Мне сегодня приходится говорить о человеке, которого уже нет с нами. В это трудно поверить, потому что Вахтанг Кикабидзе олицетворял собой не просто любовь к жизни, любовь к человеку, к родной земле, но и любовь вообще.
Вахтанг Кикабидзе, которого я знал лично — человек, который сделал столько для СССР, сколько не сделал ни один «брежнев». Для нас как для жителей этой страны, а не для её устоев.
Вахтанг Кикабидзе пришёл в искусство очень рано и многое успел за 84 года, которые были ему отведены. Он обладал столькими талантами, сколькими только могла наградить его благодатная земля и роскошная семья: Это был сплав проявлений трудной и бесчеловечной эпохи и лучшего из национальной культуры.
Не будем забывать, что Вахтанг — представитель культурной и этнической элиты своей страны. Его мать — Манана Константиновна Багратиони, представляла даже не княжеский, а царский род.
Когда Вахтанг Кикабидзе шёл по улице своего родного города — Тбилиси, немножко сутулой, немножко шаркающей походкой, неизменно дымя своими за версту пахнущими сигаретами (как правило, он курил Marlboro), он уже и тогда излучал, источал, направлял вокруг силу своей ауры — ауры тёплого, до слёз родного, бесконечно человечного, безусловно весёлого и радостного, неизменно открытого людям и доброжелательного тбилисца.
Смотрите, что творится?! Нас покидают остатки тех скреп (Инна Чурикова, Вахтанг Кикабидзе), которые соединяли нас с тем, что мы называли «наш Советский Союз» (безусловно, не имея в виду конструкцию с танками, с ракетами, с пустыми полками и очередями в магазинах, с ужасами и кошмарами разрешительного социализма, перекочевавшего в бесполезный капитализм, но имея в виду наше культурное прошлое).
Вахтанг Кикабидзе родился в той тбилисской (не грузинской!) среде, которая дала Советскому Союзу целую гроздь диамантов культуры, науки, просвещения и гуманизма вообще.
Смешно, наивно и вредно рассматривать Вахтанга Кикабидзе как актёра, как общественного деятеля, как комментатора тех или иных событий — этот человек (таких было не так уж и много) как бы «зависал» над Вечностью. Как Будда, глядящий откуда-то сверху на процессы, происходящие на его бесконечно любимой, но бесконечно трагической родине — Грузии, которую он рассматривал как продолжение (а иногда и ядро) культурной жизни огромного культурного пространства — России, неотъемлемой частью которой она была.

▸ **Поставленная задача a**
Ответьте на вопросы по тексту о Вахтанге Кикабидзе:
(i) Сколько лет, согласно тексту, было отведено Вахтангу Кикабидзе?
(ii) Как звали его мать?
(iii) Какие сигареты он, как правило, курил?

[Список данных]
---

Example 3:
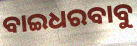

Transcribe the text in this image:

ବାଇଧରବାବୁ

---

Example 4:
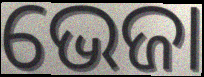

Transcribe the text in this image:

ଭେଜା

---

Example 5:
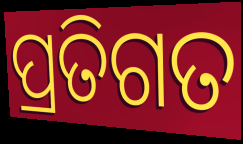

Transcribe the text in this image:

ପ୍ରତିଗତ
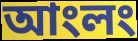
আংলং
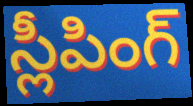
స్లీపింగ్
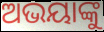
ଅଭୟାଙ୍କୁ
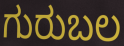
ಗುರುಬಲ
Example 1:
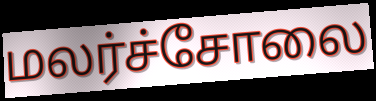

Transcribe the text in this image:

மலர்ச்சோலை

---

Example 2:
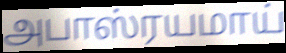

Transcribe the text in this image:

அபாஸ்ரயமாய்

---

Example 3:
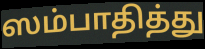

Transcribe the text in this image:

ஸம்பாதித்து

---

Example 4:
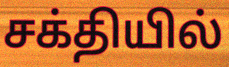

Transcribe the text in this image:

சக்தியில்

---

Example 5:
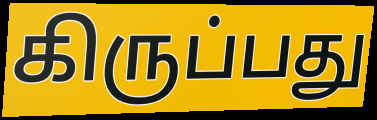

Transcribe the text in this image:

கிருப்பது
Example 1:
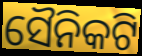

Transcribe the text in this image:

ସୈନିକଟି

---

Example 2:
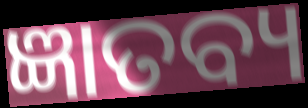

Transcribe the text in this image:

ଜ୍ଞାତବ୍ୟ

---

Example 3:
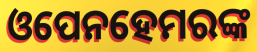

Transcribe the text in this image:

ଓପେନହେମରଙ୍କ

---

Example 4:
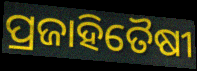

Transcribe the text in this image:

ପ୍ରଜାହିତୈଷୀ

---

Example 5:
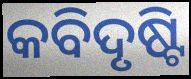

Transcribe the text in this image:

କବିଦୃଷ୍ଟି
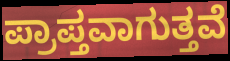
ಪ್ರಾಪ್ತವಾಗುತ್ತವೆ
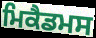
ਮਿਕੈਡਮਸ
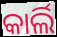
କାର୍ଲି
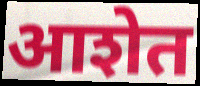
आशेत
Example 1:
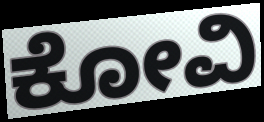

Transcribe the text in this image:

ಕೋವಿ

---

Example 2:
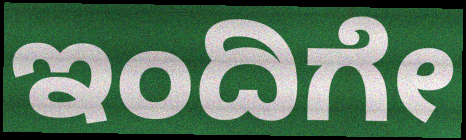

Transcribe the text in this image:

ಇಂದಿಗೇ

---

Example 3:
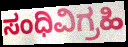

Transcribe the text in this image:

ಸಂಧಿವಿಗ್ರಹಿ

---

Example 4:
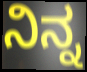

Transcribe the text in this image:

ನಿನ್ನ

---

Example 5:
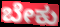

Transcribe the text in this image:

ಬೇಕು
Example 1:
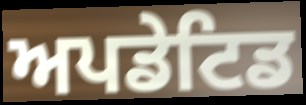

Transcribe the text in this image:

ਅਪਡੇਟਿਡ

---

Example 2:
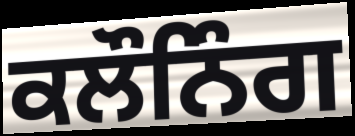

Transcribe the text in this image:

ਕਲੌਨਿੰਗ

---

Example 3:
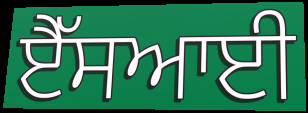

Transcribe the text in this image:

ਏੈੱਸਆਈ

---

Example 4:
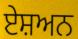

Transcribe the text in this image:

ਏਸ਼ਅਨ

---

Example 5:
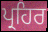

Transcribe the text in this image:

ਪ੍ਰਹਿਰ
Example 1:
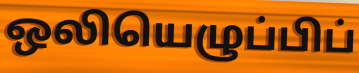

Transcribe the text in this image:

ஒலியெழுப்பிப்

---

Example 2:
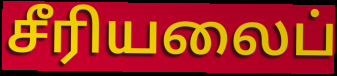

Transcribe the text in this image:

▸ **Поставленная задача b**
Продублируйте все записи из списка данных строка за строкой, ничего не меняя. Изображения в ответ не включайте.

▸ **Полный ответ a**
(i) 84 года.
(ii) Манана Константиновна Багратиони.
(iii) Marlboro.

▸ **Полный ответ b**
---

Example 3:

Transcribe the text in this image:

ବାଇଧରବାବୁ

---

Example 4:

Transcribe the text in this image:

ଭେଜା

---

Example 5:

Transcribe the text in this image:

ପ୍ରତିଗତ
আংলং
స్లీపింగ్
ଅଭୟାଙ୍କୁ
ಗುರುಬಲ
Example 1:

Transcribe the text in this image:

மலர்ச்சோலை

---

Example 2:

Transcribe the text in this image:

அபாஸ்ரயமாய்

---

Example 3:

Transcribe the text in this image:

ஸம்பாதித்து

---

Example 4:

Transcribe the text in this image:

சக்தியில்

---

Example 5:

Transcribe the text in this image:

கிருப்பது
Example 1:

Transcribe the text in this image:

ସୈନିକଟି

---

Example 2:

Transcribe the text in this image:

ଜ୍ଞାତବ୍ୟ

---

Example 3:

Transcribe the text in this image:

ଓପେନହେମରଙ୍କ

---

Example 4:

Transcribe the text in this image:

ପ୍ରଜାହିତୈଷୀ

---

Example 5:

Transcribe the text in this image:

କବିଦୃଷ୍ଟି
ಪ್ರಾಪ್ತವಾಗುತ್ತವೆ
ਮਿਕੈਡਮਸ
କାର୍ଲି
आशेत
Example 1:

Transcribe the text in this image:

ಕೋವಿ

---

Example 2:

Transcribe the text in this image:

ಇಂದಿಗೇ

---

Example 3:

Transcribe the text in this image:

ಸಂಧಿವಿಗ್ರಹಿ

---

Example 4:

Transcribe the text in this image:

ನಿನ್ನ

---

Example 5:

Transcribe the text in this image:

ಬೇಕು
Example 1:

Transcribe the text in this image:

ਅਪਡੇਟਿਡ

---

Example 2:

Transcribe the text in this image:

ਕਲੌਨਿੰਗ

---

Example 3:

Transcribe the text in this image:

ਏੈੱਸਆਈ

---

Example 4:

Transcribe the text in this image:

ਏਸ਼ਅਨ

---

Example 5:

Transcribe the text in this image:

ਪ੍ਰਹਿਰ
Example 1:

Transcribe the text in this image:

ஒலியெழுப்பிப்

---

Example 2:

Transcribe the text in this image:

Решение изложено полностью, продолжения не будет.